**Exercise task A:**
Reproduce the full email thread on correctly rounded dot products word for word.

On Sat, 2019-07-27 at 10:35 +0100, N.M. Maclaren wrote:
> On Jul 26 2019, Van Snyder wrote:
> >>For binary128, 49,536 bits would be required, but it was not requested
> >for IEEE 1788.
> 
> That's what I meant. Sorry about being confusing. Yes, I agree that it's 
> affordable to implement under many circumstances, but a standard should NOT 
> consider just the easy circumstances. And a specification that is feasible 
> for 64 bits but not 128 bits is dubiously within the spirit of Fortran.

Specification that a DOT_PRODUCT produce a correctly-rounded result does
not depend upon the kind of the arguments.  If a processor has a super
accumulator that only works for binary64 (or binary32), it could use it
for those precisions, and use a software method otherwise.  The
processor could detect at run time whether the CPU (or a coprocessor)
provides a super accumulator, and use the appropriate method.

> As a slight aside, there are other approaches that give most of the benefit
> for much less cost.  One is (true) probabilistic rounding during the
> accumulation, which may be heretical but has a lot of technical advantages.

The super accumulator is the fastest way possible.  Probabilistic
rounding cannot beat it.  "Most of the benefit" isn't good enough.  The
Cray-I "approximate inverse" only got 12 correct bits.  That's "most of
the benefit,", right?  So why did the Cray-I compiler ALWAYS follow it
up with two Newton iterations to get 48 correct bits?

Using a floating-point method, correct rounding of each multiply-add is
not sufficient, probabalistic or otherwise.  The defect needs to be
accumulated.  The XBLAS dot product uses extended precision accumulation
(quad or double quad), but this limits the maximum length of vectors for
which a correct result is guaranteed.  Siegfried Rump's method is 40%
faster anyway.

**Exercise task B:**
Present the rows below as a Markdown table with the columns Number and Row text, starting with the row that contains "pink circle: moved 4 px down" and going on through the row that contains "gray cross: moved 8 px right". Include only those rows and omit any blank lines.

**Entries shown:**
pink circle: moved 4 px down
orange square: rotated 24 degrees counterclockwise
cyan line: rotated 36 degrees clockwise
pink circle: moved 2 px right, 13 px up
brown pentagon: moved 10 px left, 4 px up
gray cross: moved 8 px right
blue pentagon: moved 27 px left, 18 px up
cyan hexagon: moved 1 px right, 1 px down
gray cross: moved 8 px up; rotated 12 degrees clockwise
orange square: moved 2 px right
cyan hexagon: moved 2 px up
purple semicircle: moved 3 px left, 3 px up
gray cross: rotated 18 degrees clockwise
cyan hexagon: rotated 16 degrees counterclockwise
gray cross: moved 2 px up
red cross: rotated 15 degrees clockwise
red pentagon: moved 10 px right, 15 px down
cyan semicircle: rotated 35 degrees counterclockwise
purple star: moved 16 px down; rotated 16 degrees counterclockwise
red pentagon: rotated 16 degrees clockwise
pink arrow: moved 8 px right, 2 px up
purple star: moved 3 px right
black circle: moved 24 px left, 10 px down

---

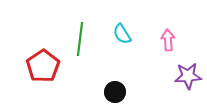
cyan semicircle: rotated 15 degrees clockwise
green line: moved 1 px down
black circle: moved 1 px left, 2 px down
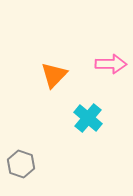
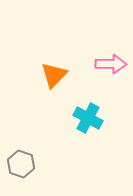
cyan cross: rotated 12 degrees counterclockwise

**Exercise output A:**
On Sat, 2019-07-27 at 10:35 +0100, N.M. Maclaren wrote:
> On Jul 26 2019, Van Snyder wrote:
> >>For binary128, 49,536 bits would be required, but it was not requested
> >for IEEE 1788.
> 
> That's what I meant. Sorry about being confusing. Yes, I agree that it's 
> affordable to implement under many circumstances, but a standard should NOT 
> consider just the easy circumstances. And a specification that is feasible 
> for 64 bits but not 128 bits is dubiously within the spirit of Fortran.

Specification that a DOT_PRODUCT produce a correctly-rounded result does
not depend upon the kind of the arguments.  If a processor has a super
accumulator that only works for binary64 (or binary32), it could use it
for those precisions, and use a software method otherwise.  The
processor could detect at run time whether the CPU (or a coprocessor)
provides a super accumulator, and use the appropriate method.

> As a slight aside, there are other approaches that give most of the benefit
> for much less cost.  One is (true) probabilistic rounding during the
> accumulation, which may be heretical but has a lot of technical advantages.

The super accumulator is the fastest way possible.  Probabilistic
rounding cannot beat it.  "Most of the benefit" isn't good enough.  The
Cray-I "approximate inverse" only got 12 correct bits.  That's "most of
the benefit,", right?  So why did the Cray-I compiler ALWAYS follow it
up with two Newton iterations to get 48 correct bits?

Using a floating-point method, correct rounding of each multiply-add is
not sufficient, probabalistic or otherwise.  The defect needs to be
accumulated.  The XBLAS dot product uses extended precision accumulation
(quad or double quad), but this limits the maximum length of vectors for
which a correct result is guaranteed.  Siegfried Rump's method is 40%
faster anyway.

**Exercise output B:**
| Number | Row text |
|---|---|
| 1 | pink circle: moved 4 px down |
| 2 | orange square: rotated 24 degrees counterclockwise |
| 3 | cyan line: rotated 36 degrees clockwise |
| 4 | pink circle: moved 2 px right, 13 px up |
| 5 | brown pentagon: moved 10 px left, 4 px up |
| 6 | gray cross: moved 8 px right |